Primary index: In a sequentially ordered data file, the index whose search key specifies the sequential order of the file. For a relation, there can be at most one primary index.

NOTE

The search key and primary key need not be the same. For example, primary key could be order_id, but search key could be a timestamp field.

Secondary index: An index whose search key is different from the sequential ordering of the data file.

Index files could be dense or sparse. A dense index file would consist of entries for each search key value in the data file. On the other hand, a sparse index file would contain only a subset of the search key values. This reduces the space overhead and makes insertion and deletion easier. But it is slower at diresctly locating records as compared to a dense index.

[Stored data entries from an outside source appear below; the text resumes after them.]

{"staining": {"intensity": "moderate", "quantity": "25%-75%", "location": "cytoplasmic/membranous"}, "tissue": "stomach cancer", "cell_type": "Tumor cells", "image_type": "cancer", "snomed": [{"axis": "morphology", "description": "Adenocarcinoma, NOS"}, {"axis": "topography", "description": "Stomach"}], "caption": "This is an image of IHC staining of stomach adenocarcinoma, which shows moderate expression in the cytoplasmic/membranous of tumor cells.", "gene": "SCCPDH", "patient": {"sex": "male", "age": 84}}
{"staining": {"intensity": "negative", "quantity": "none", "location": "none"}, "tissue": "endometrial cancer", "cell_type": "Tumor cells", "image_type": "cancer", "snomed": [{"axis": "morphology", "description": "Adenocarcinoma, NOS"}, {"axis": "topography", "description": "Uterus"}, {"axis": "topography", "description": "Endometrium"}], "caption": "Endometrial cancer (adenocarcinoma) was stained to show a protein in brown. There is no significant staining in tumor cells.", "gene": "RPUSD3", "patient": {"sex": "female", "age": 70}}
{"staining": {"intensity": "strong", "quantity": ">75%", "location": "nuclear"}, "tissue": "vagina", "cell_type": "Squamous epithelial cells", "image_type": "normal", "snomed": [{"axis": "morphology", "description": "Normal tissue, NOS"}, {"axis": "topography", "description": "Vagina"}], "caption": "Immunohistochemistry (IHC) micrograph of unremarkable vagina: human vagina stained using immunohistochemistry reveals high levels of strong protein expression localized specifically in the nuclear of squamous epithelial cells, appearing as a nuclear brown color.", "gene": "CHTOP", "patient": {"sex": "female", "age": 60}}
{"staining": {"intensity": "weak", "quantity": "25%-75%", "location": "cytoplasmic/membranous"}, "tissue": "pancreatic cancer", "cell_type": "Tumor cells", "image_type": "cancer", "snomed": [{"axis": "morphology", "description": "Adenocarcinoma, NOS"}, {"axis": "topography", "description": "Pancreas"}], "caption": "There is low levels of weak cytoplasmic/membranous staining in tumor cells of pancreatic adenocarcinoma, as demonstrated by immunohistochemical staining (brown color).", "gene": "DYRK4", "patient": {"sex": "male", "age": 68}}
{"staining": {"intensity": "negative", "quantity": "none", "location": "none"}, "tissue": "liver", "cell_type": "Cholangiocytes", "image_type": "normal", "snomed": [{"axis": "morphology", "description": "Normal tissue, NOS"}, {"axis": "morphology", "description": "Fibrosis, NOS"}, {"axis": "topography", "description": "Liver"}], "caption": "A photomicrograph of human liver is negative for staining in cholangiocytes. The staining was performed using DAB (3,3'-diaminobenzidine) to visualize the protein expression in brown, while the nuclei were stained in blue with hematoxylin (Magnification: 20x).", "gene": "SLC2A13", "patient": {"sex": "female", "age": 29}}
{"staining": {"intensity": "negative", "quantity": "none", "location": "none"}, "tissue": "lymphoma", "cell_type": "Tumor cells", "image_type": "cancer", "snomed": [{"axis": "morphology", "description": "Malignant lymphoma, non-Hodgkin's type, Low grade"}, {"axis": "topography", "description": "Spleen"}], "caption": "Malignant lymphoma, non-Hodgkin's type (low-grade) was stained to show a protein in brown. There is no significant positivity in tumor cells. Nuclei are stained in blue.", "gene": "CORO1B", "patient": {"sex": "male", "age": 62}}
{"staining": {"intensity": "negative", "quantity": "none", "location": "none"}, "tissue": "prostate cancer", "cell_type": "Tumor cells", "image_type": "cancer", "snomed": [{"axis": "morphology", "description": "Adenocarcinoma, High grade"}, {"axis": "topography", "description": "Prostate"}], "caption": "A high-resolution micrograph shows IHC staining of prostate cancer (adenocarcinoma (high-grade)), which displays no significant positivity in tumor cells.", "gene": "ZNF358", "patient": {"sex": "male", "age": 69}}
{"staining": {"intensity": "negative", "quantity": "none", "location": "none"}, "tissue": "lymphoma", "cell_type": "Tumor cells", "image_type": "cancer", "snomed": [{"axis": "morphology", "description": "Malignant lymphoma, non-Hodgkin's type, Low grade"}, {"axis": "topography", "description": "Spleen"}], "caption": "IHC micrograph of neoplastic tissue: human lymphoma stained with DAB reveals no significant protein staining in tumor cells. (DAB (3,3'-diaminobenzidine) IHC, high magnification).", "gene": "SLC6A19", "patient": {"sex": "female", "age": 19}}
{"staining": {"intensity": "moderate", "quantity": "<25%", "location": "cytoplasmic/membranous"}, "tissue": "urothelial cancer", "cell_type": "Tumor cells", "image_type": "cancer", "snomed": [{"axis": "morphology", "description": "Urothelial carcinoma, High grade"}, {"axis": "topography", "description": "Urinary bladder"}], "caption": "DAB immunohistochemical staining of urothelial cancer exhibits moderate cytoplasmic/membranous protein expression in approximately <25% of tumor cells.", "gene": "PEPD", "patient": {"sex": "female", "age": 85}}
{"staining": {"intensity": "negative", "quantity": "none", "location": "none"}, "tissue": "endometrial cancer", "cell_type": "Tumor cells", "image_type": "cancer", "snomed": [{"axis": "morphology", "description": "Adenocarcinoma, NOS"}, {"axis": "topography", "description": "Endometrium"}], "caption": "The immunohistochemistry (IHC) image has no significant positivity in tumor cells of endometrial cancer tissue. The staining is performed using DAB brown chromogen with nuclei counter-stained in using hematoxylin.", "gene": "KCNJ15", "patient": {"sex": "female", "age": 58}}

A secondary index also consists of entries of type (search key value, pointer to data block) except the data file is not sorted by the search key. Therefore I/O is not sequential and takes time. Moreover, secondary indices MUST be dense since data is not sorted by search key and we need to maintain the pointer location of each individual block. Thus there are multiple index entries for the same search key. In order to avoid this, we can set up an additional level of indirection by making each search key value point to a single bucket that contains all the pointers associated with the search key. This helps avoid the problem of having multiple index entries with the same search key value.

Primary indices vs. Secondary indices

Secondary indices have to be dense
Sequential scan using primary index is efficient, but using secondary index is expensive.

Multi-level Indices

If a primary index does not fit in memory, using it makes record access expensive. To reduce the number of disk accesses to index entries, we treat the primary index (which is on disk) as a sequential file, and construct a sparse index over it. Therefore we now have a sparse outer index over a (possibly dense) inner primary index. This tiering can be done until we get to a level where the outermost index suitably fits in memory. Indices at all levels, must however, be updated upon insertion or deletion of records from the underlying data file.